She’s gone on safaris in the African jungle, soared high above France in a hot air balloon, explored the frigid continent of Antarctica, and spent a lot of time in Germany where she was born. The stamps on her passport hint at past trips to Russia, China, and Norway. Her sense of adventure has taken her all over the world, but Birgitt Hilton’s heart remains in Greenville, Maine, and supporting Charles A. Dean Memorial Hospital is among her greatest passions.
Birgitt, known as “B” to everyone she knows, has been a summer resident of Greenville for more than five decades. She began to understand the importance of having up-to-date equipment when her late husband Lou was transferred from CA Dean to Eastern Maine Medical Center in Bangor several years ago.
“He rode in an old ambulance, and he said the ride was very bumpy,” she said. “I’ve asked around since then, and several people, including Dr. Peck, told me that a new ambulance could really make a difference.”

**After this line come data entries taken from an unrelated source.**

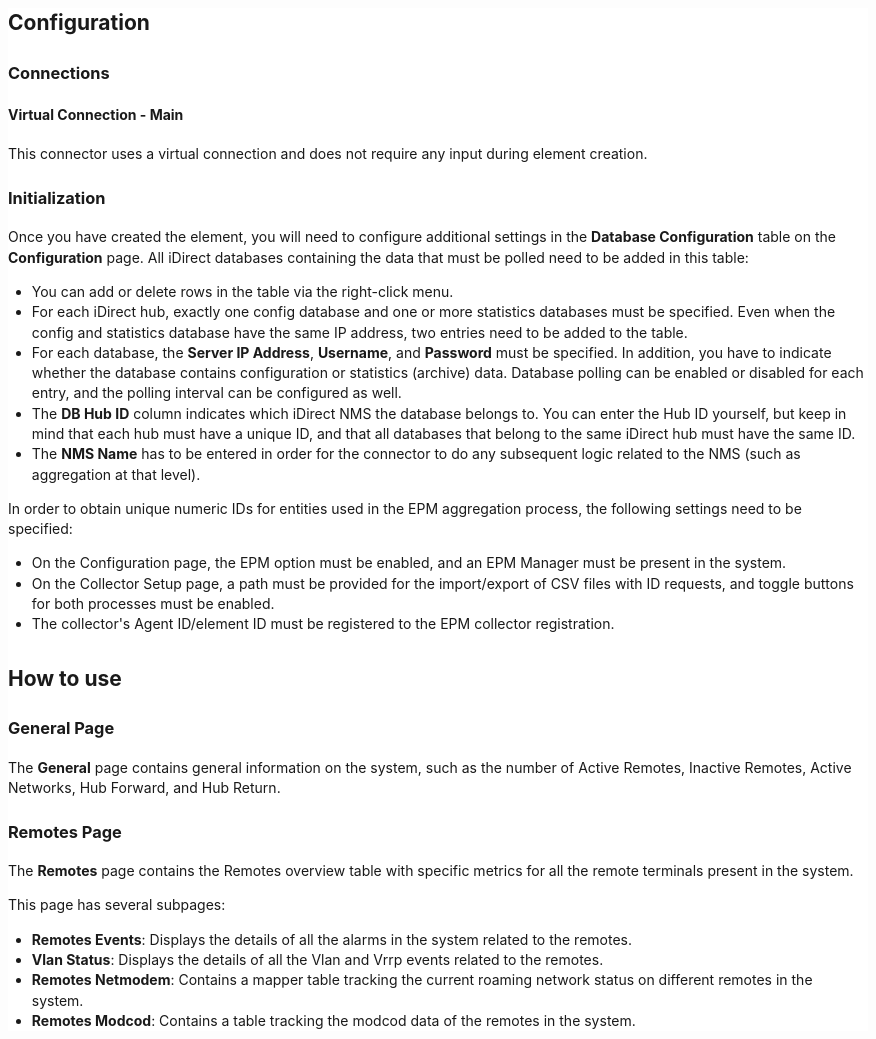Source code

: ## Configuration

### Connections

#### Virtual Connection - Main

This connector uses a virtual connection and does not require any input during element creation.

### Initialization

Once you have created the element, you will need to configure additional settings in the **Database Configuration** table on the **Configuration** page. All iDirect databases containing the data that must be polled need to be added in this table:

- You can add or delete rows in the table via the right-click menu.
- For each iDirect hub, exactly one config database and one or more statistics databases must be specified. Even when the config and statistics database have the same IP address, two entries need to be added to the table.
- For each database, the **Server IP Address**, **Username**, and **Password** must be specified. In addition, you have to indicate whether the database contains configuration or statistics (archive) data. Database polling can be enabled or disabled for each entry, and the polling interval can be configured as well.
- The **DB Hub ID** column indicates which iDirect NMS the database belongs to. You can enter the Hub ID yourself, but keep in mind that each hub must have a unique ID, and that all databases that belong to the same iDirect hub must have the same ID.
- The **NMS Name** has to be entered in order for the connector to do any subsequent logic related to the NMS (such as aggregation at that level).

In order to obtain unique numeric IDs for entities used in the EPM aggregation process, the following settings need to be specified:

- On the Configuration page, the EPM option must be enabled, and an EPM Manager must be present in the system.
- On the Collector Setup page, a path must be provided for the import/export of CSV files with ID requests, and toggle buttons for both processes must be enabled.
- The collector's Agent ID/element ID must be registered to the EPM collector registration.

## How to use

### General Page

The **General** page contains general information on the system, such as the number of Active Remotes, Inactive Remotes, Active Networks, Hub Forward, and Hub Return.

### Remotes Page

The **Remotes** page contains the Remotes overview table with specific metrics for all the remote terminals present in the system.

This page has several subpages:

- **Remotes Events**: Displays the details of all the alarms in the system related to the remotes.
- **Vlan Status**: Displays the details of all the Vlan and Vrrp events related to the remotes.
- **Remotes Netmodem**: Contains a mapper table tracking the current roaming network status on different remotes in the system.
- **Remotes Modcod**: Contains a table tracking the modcod data of the remotes in the system.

Reliable, well-equipped ambulances are critical in the Moosehead Lake region, where EMTs often respond to emergencies deep in the woods and in small, remote communities. For patients who require the specialized care provided at Eastern Maine Medical Center in Bangor, the 72-mile ride from C.A. Dean can take hours in bad weather. B’s recent $250,000 gift to buy a new ambulance is a real difference maker for one of Maine’s smallest hospitals, where hospital-employed EMTs rely on the equipment to save lives, and for everyone who lives in the Moosehead Lake Region.

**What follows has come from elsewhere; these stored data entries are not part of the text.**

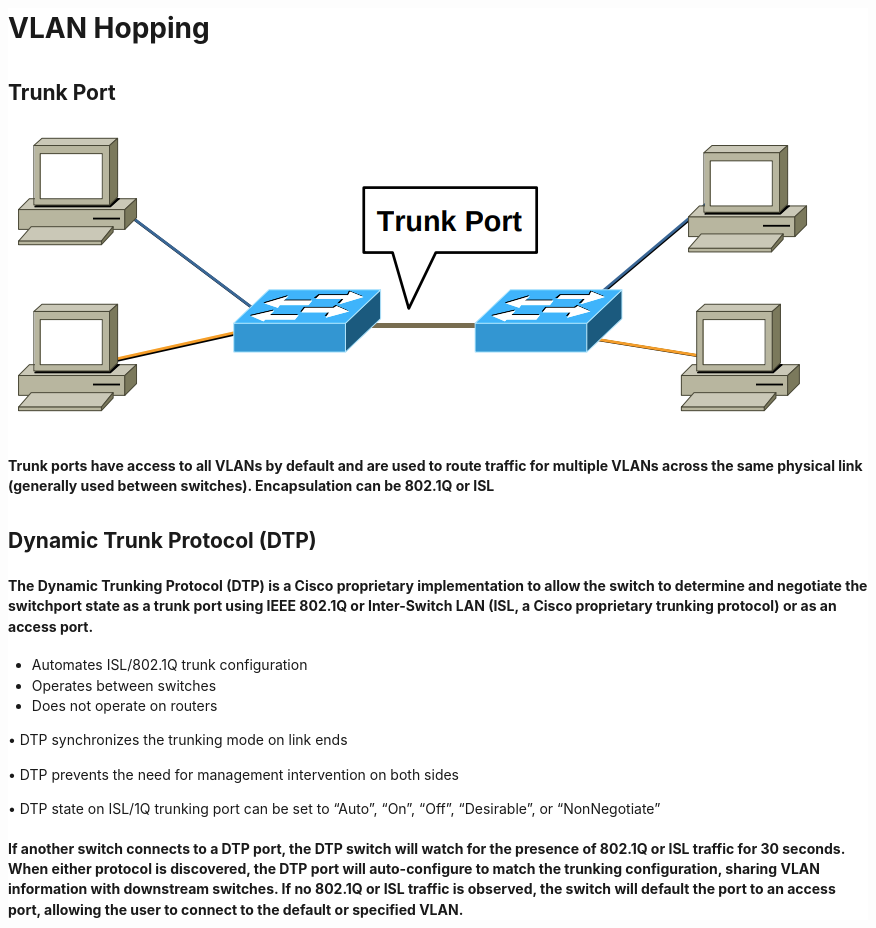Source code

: # VLAN Hopping

## Trunk Port

![](<../.gitbook/assets/image (278) (1).png>)

#### Trunk ports have access to all VLANs by default and are used to route traffic for multiple VLANs across the same physical link (generally used between switches). Encapsulation can be 802.1Q or ISL

## Dynamic Trunk Protocol (DTP)

#### The Dynamic Trunking Protocol (DTP) is a Cisco proprietary implementation to allow the switch to determine and negotiate the switchport state as a trunk port using IEEE 802.1Q or Inter-Switch LAN (ISL, a Cisco proprietary trunking protocol) or as an access port.

* Automates ISL/802.1Q trunk configuration&#x20;
* Operates between switches&#x20;
* Does not operate on routers

• DTP synchronizes the trunking mode on link ends

• DTP prevents the need for management intervention on both sides

• DTP state on ISL/1Q trunking port can be set to “Auto”, “On”, “Off”, “Desirable”, or “NonNegotiate”

#### If another switch connects to a DTP port, the DTP switch will watch for the presence of 802.1Q or ISL traffic for 30 seconds. When either protocol is discovered, the DTP port will auto-configure to match the trunking configuration, sharing VLAN information with downstream switches. If no 802.1Q or ISL traffic is observed, the switch will default the port to an access port, allowing the user to connect to the default or specified VLAN.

It’s not the first time B has supported the hospital with a significant donation. In fact, B’s most recent gift continues a legacy of giving that has spanned decades. When a new medical office building was needed, she led the effort to raise $1 million in the community, much of it contributed by summer residents. She has held cocktail parties to raise money for CA Dean, she supports the annual Lights of Life holiday tree lighting, and she routinely gives an annual gift.

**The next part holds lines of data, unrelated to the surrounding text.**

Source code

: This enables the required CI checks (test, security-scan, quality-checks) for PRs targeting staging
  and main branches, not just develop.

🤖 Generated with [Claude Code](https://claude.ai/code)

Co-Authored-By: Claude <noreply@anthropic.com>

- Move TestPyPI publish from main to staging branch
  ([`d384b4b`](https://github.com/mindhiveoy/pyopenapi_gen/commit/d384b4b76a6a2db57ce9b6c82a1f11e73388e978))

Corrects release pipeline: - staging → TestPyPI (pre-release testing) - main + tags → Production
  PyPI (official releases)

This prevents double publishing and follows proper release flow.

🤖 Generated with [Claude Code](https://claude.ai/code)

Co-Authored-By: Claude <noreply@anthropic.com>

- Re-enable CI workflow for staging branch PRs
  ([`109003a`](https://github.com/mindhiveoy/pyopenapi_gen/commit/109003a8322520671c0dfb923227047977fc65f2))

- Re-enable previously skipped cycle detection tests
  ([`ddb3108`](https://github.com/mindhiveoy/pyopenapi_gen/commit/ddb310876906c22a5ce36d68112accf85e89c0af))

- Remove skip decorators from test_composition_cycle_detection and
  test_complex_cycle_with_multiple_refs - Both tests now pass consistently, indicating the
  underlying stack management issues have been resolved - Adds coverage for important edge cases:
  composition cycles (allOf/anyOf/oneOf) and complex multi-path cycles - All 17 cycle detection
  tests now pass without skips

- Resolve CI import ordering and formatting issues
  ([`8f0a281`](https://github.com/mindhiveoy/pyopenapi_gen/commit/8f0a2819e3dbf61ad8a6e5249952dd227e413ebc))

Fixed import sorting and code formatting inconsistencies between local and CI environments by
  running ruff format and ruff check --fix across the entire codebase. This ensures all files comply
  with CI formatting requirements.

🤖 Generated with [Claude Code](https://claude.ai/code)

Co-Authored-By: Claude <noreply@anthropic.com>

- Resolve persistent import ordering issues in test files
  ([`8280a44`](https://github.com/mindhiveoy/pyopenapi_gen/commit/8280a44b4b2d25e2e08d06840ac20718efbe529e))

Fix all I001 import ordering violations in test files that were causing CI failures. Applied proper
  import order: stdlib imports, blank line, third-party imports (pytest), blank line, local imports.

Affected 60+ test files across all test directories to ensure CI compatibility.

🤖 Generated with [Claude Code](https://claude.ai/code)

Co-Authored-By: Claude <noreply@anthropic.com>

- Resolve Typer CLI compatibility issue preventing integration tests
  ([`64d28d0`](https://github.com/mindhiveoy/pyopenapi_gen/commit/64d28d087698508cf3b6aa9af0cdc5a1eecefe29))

“It really isn’t about me; it’s all about supporting the hospital,” she said. “Every day there is a need to transport people to the hospital. There are hunters, snowmobilers in Kokadjo, Rockwood, and other places. The geography is huge.”
Her husband Lou, whom B married in 1957, also understood the importance of giving back. His great passion was restoring the century-old Steamship Katahdin, known locally as the “Kate,” which once transported supplies and hauled logs and is now used for tours of Moosehead Lake. The Hiltons donated the land where the Moosehead Marine Museum now sits, and they have contributed scholarships to Greenville students for decades. Lou and B led the way in developing the ski area in Greenville enjoyed by generations of Moosehead Lake region residents. Together, the Hiltons have left a mark on the region that few others have matched.
These days, B spends her winters in Florida playing bridge, contributing to the Garden Club of America, and spending time with her six grandchildren. While her primary residence is in Florida, B returns to Greenville each summer, where she has a deep appreciation for the lake, her friends, and the hospital. While you’ll no longer find her piloting glider planes or skiing the slopes of Aspen, you may see her at Greenville’s annual Independence Day Parade this summer, where the ambulance she generously donated will be unveiled to the community.